* TASK REQUIREMENTS
Starting at the line that contains "### Database & Network Errors" and continuing through the end of the entries, rewrite those lines as a JSON list of strings with one string per line and blank lines omitted.

● ● ● ●

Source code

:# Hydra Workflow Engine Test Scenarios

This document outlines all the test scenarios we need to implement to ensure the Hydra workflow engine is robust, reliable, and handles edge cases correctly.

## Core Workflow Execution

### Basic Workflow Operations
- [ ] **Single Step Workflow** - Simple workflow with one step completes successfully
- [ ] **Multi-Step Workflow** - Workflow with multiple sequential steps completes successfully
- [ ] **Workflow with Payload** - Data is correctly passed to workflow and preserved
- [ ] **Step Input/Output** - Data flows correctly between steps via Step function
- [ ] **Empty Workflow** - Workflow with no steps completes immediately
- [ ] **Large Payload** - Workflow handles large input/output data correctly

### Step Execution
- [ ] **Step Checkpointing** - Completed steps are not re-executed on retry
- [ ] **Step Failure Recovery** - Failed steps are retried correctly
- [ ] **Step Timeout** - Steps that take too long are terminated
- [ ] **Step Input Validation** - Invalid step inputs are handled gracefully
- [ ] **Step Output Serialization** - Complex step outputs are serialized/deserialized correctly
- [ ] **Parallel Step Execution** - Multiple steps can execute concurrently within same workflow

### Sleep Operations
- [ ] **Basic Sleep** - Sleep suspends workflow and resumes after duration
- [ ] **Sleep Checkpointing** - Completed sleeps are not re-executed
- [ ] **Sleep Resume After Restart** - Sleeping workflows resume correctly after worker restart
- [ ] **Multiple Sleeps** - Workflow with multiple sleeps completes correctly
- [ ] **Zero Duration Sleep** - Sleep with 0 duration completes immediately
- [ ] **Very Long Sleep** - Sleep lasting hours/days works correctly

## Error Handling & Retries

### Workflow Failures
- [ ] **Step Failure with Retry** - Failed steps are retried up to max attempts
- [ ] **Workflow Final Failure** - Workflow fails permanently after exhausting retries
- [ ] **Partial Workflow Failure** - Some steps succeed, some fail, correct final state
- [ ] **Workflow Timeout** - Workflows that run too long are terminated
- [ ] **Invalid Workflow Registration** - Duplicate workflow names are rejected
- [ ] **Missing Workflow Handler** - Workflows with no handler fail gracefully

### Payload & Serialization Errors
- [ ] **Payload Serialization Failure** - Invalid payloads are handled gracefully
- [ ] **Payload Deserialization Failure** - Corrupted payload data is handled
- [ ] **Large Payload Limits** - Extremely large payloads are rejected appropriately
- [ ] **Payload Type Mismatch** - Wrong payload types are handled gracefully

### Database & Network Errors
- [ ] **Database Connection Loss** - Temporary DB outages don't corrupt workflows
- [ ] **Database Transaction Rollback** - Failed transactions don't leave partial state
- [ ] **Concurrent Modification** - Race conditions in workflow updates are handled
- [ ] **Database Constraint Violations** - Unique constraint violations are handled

● ● ● ●

* ANSWER AREA
[
  "### Database & Network Errors",
  "- [ ] **Database Connection Loss** - Temporary DB outages don't corrupt workflows",
  "- [ ] **Database Transaction Rollback** - Failed transactions don't leave partial state",
  "- [ ] **Concurrent Modification** - Race conditions in workflow updates are handled",
  "- [ ] **Database Constraint Violations** - Unique constraint violations are handled"
]